Ternyata keturunan Sri Dewi Panutup yang berkulit putih diantaranya ; Hariang
Banga, Hayam Wuruk, Tunggul Ametung, Boko dan Gajah Mada serta Joko
Merkolo/Joko Dolok. Pengembaraan mereka menetap di daerah Salam Magelang,
kemudian ke atas Gunung Dieng di sekitar Telaga Warna. Selanjutnya ke Sendang
Jumprit dan Boko. Seterusnya ke Gunung Lawu, kemudian ke Butuh sekitar
Kediri. Bahkan dikawasan Tengger mereka lebih lama menetap sebab
diwilayah itu mereka bersepakat menentukan pembagian daerah kekuasaan dengan
warna merah dan hijau diantara keturunan Pajajaran.
Sedangkan
pengembaraan ke wilayah barat, di awali oleh Pucuk Umun. Beliau salah seorang
keluarga adik misan Sri Baduga, ke Pahit Lidah sekitar Tulang Bawang. Kemudian
ke Pagaruyung, ke Nias, ke Pulau Samosir, ke Pulau Natuna, bahkan ke Kota Baru
Banjarmasin. Sri Baduga sendiri, ketika masih usia muda banyak menghabiskan
waktu di Pagaruyung sehingga ditempat itu dikenal dengan nama Adityawarman.
Selain itu Sri Baduga juga dalam pengembaraan diusia remaja, sempat menetap di
Kutai Kartanegara dengan nama Mulawarman. Banyak tempat beliau singgahi lagi,
seperti Tomohon, Danau Merah maupun Kelimutu.

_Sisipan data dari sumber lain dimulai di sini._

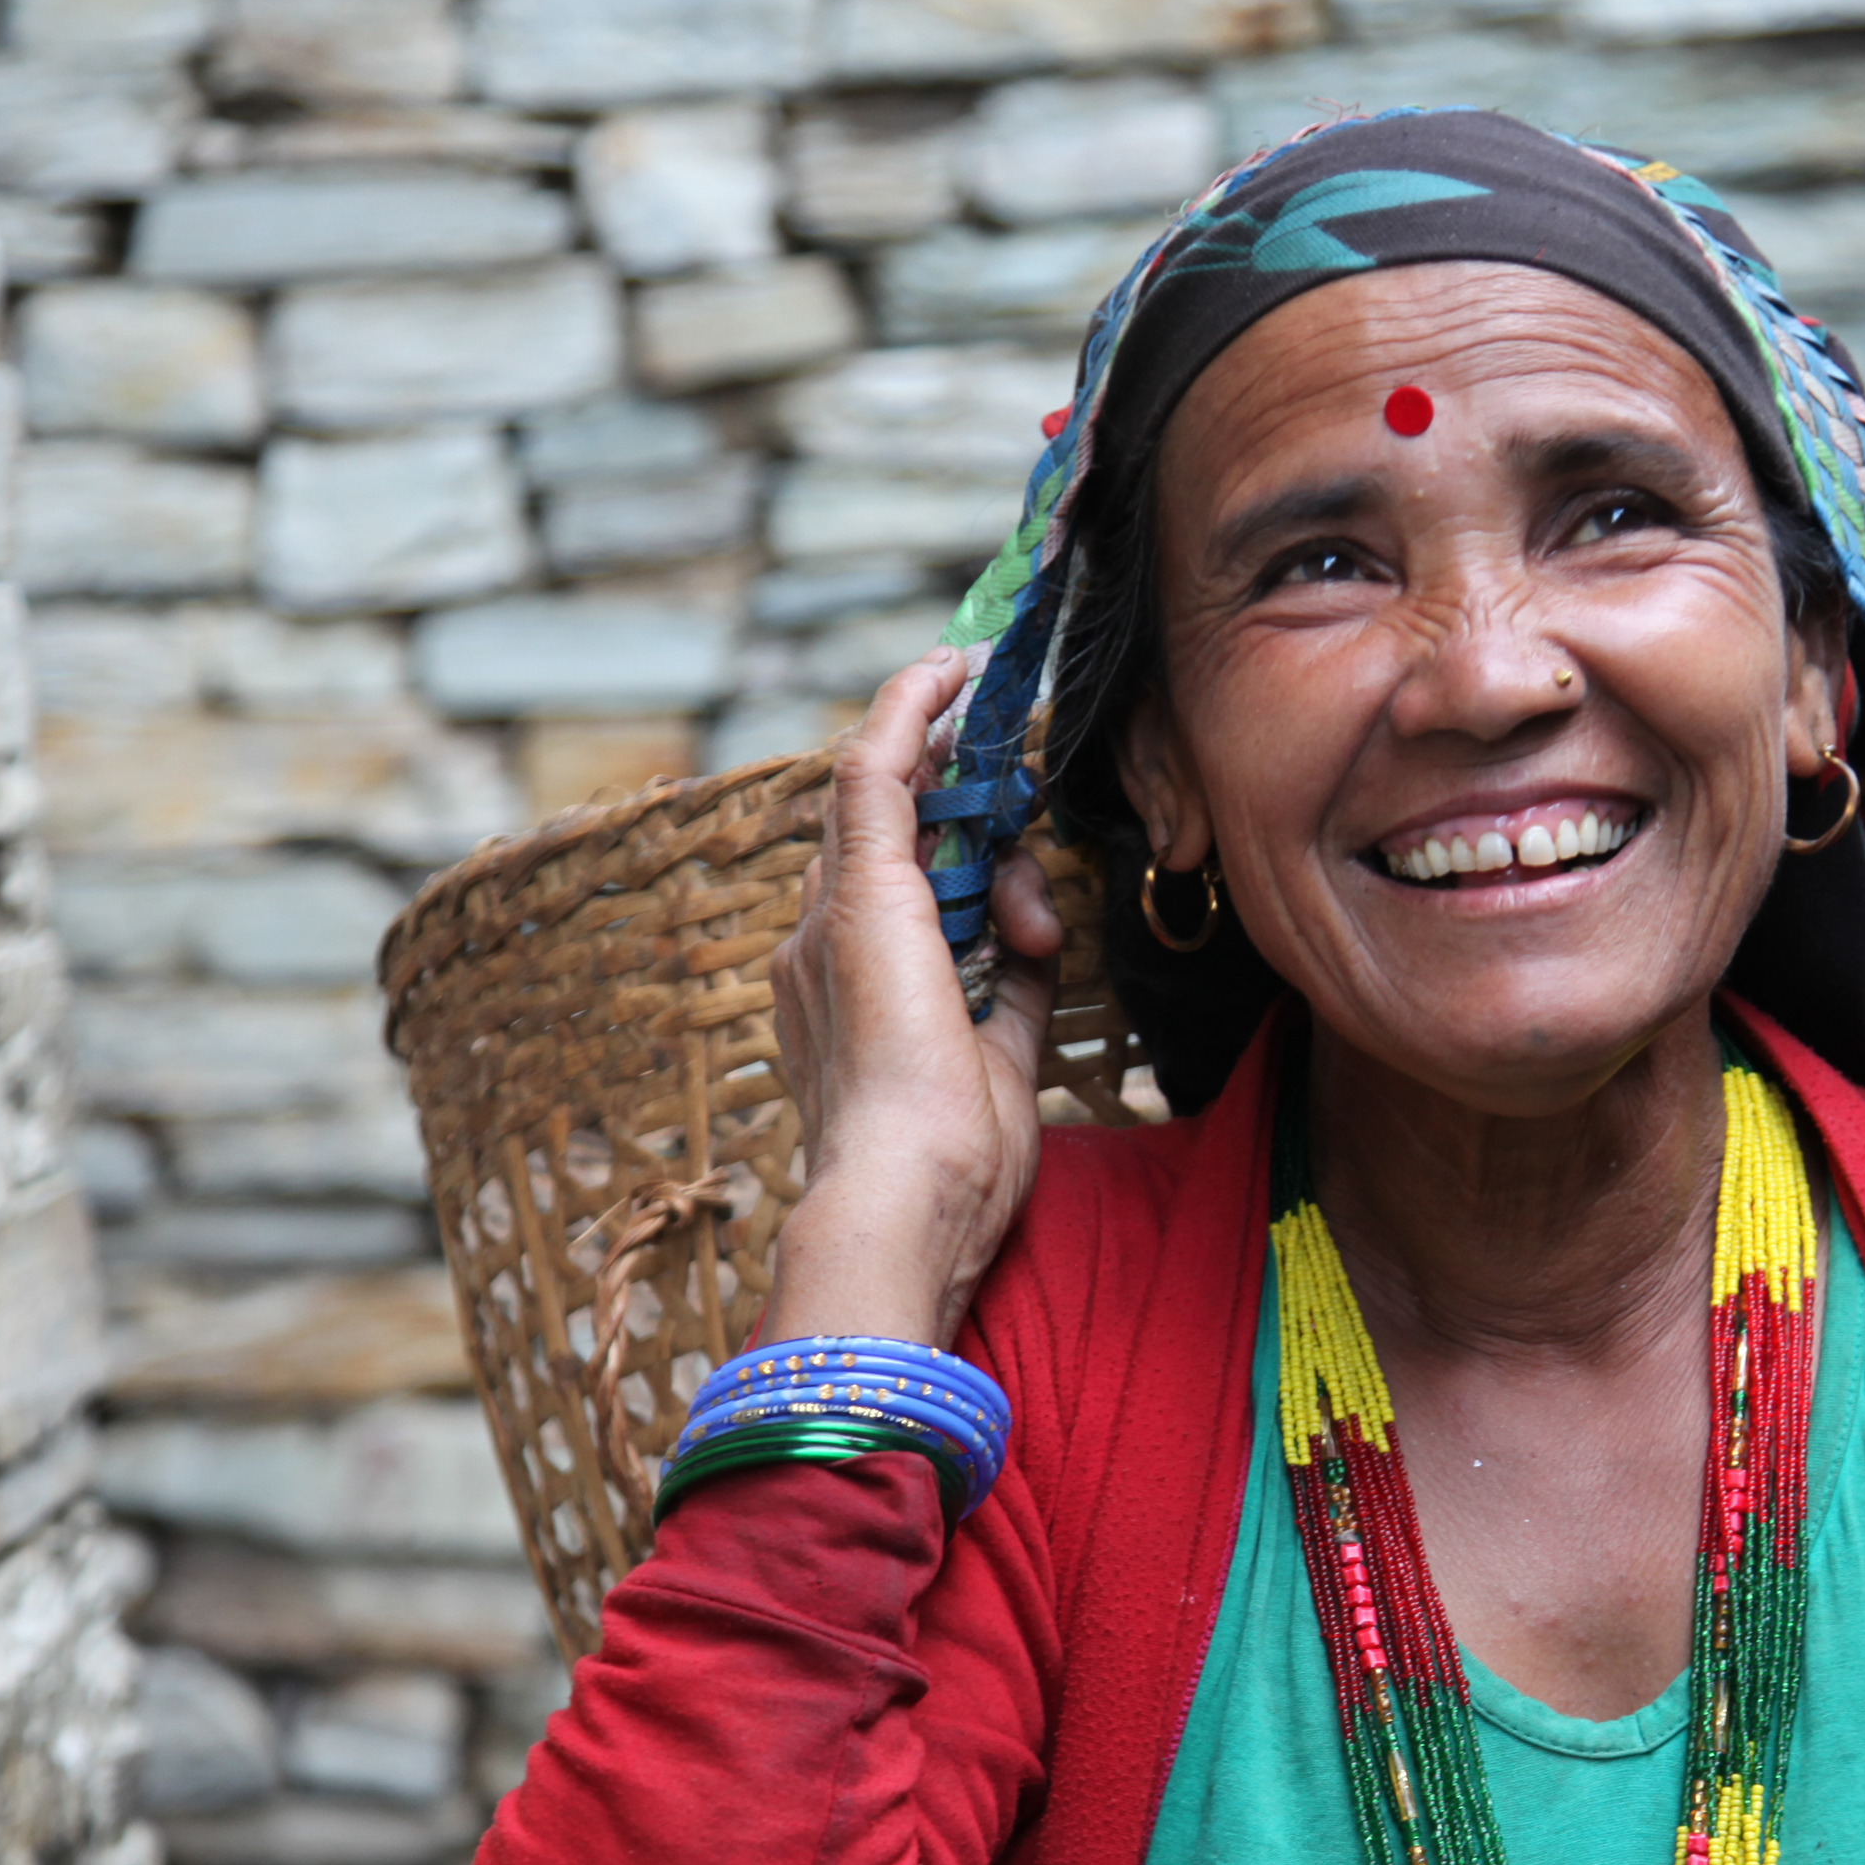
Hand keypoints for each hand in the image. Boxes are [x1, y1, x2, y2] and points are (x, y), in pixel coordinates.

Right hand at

Tetapi yang ingin disimak disini bukan suatu cara penjelajahan Sri Baduga
ke seantero Nusantara, hanya sikapnya tidak selalu memaksanakan kehendak
sehingga anak keturunannya dalam menganut ajaran kepercayaan di
tiap-tiap tempat tidak dipaksakan dengan dogmanya. Sebagaimana dimaklumi bahwa
Siliwangi dalam agemannya selalu menghormati tempat yang baru diinjaknya dan
selalu menjunjung tinggi harkat martabat setiap manusia. Dimana setiap tanah
dan tempat berlainan zat dan pengaruh bagi kehidupan manusia. Di sisi lainnya,
leluhur Siliwangi telah menyadari kemunculan setiap Rasul sebagai pengayom
manusia merupakan keputusan Tuhan Maha Pencipta Semesta Alam. Oleh karena itu,
nampaknya Siliwangi menyadari bahwa perjalanan waktu dan perputaran dunia
dengan peradabannya bakal muncul ajaran dan kepercayaan manusia terhadap Tuhan-Nya.

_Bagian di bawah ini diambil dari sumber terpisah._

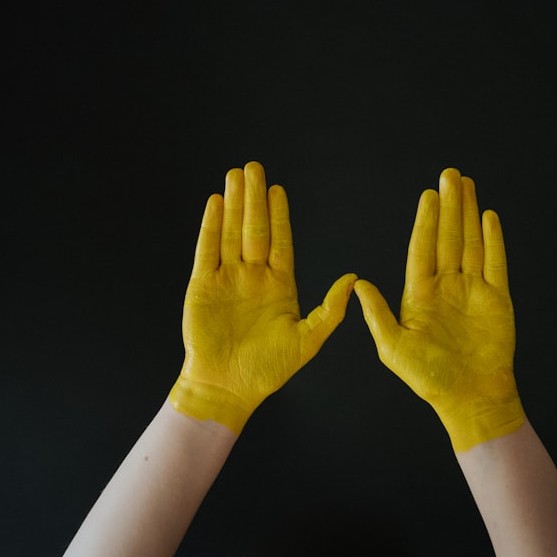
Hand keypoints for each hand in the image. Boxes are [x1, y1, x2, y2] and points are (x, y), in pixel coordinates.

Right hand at [169, 161, 355, 432]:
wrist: (228, 389)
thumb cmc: (268, 370)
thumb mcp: (307, 340)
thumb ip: (330, 310)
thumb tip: (354, 279)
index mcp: (279, 285)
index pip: (280, 241)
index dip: (278, 214)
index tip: (278, 189)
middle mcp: (253, 277)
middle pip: (254, 229)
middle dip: (254, 198)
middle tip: (254, 167)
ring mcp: (227, 279)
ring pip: (230, 233)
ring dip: (233, 204)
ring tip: (234, 175)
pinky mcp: (202, 287)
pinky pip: (207, 250)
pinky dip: (210, 227)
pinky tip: (214, 203)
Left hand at [354, 168, 524, 451]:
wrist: (471, 398)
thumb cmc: (430, 378)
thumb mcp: (394, 348)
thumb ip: (377, 314)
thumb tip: (357, 284)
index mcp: (420, 294)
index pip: (422, 248)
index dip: (426, 221)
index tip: (428, 196)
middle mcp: (447, 287)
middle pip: (447, 237)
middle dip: (449, 206)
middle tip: (450, 174)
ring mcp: (472, 290)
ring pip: (471, 243)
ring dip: (469, 214)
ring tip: (468, 185)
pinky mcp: (497, 299)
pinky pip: (496, 262)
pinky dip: (494, 239)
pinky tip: (489, 216)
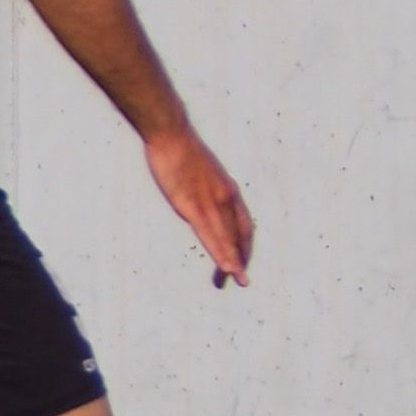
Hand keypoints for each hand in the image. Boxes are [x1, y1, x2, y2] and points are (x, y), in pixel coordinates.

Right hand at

Oleh sebab itu, Sri Baduga membiarkan ketika
salah seorang cucunya “Tolabul
ilmi” belajar ilmu agama Islam ke jazirah Arab bahkan dikemudian hari
dinikahi putra mahkota petinggi dari Arab. Selain itu pun, ketika Sri Baduga
jumeneng Batu Bertulis di Lemah Duhur sudah diberi julukan kiasan ‘ Syaiful haq bil goib”. Jika
diterjemahkan kira-kira “Setajam (ilmu) dari goib”. Sedangkan kawasan
Gunung Cupu juga di beri sebutan “Likuli
amrin wal hidayati” yang diartikan “setiap perbuatan akan ada petunjuk”. Area
makam Sangiang Adi Sakti atau Ciung Wanara, diberi nama : “ Latadinuhum wal goib” dan makam Puspa
Raja di Cikembar dengan julukan :” Jurumiyah
qolbu mujarobat”. Di lain tempat seperti di Tengger, lain pula tata cara
penyembahannya terhadap Sanghiyang Widi sebagaimana tata cara di Bali dan sama
halnya dengan di daerah Baduy Banten. Bahkan keturunan dari Bogor, Cirebon
maupun Banten lebih banyak menjadi pengikut ajaran Rasulullah Muhammad SAW. Dan
malahan banyak kerabat dan anak keturunannya yang kelak menjadi penganut
non muslim, terutama yang mengembara ke Belanda, Rumania, Muldova, Brazilia,
Mongolia, Thailand, Kamboja maupun Jepang dan lain-lain.
Hindu Tengger
Memang
sungguh arif bijaksana, Siliwangi beserta keturunannya tidak memaksakan dogma
terhadap ageman yang harus diikuti. Dan kebebasan tersebut senantiasa
diserahkan mutlak kepada anak keturunannya. Hanya satu hal yang harus menjadi
pegangan seumur hidup bagi keturunannya yaitu tidak boleh membunuh,
apalagi mengatasnamakan agama. Karena cara menghilangkan jiwa seseorang
menjadi hak mutlak Pencipta-Nya. Dan Siliwangi sekali lagi sangat menghormati
harkat martabat manusia sebab di hadapan Pencipta-Nya manusia sama yang
membedakan adalah ketaqwaan.
Semoga
catatan ini bermanfaat dan sumbangsih bagi kerukunan hidup antar agama
khususnya di tanah air tercinta ini agar senantiasa saling menghormati terhadap
sesama manusia yang sudah memeluk kepercayaan dan agama masing-masing.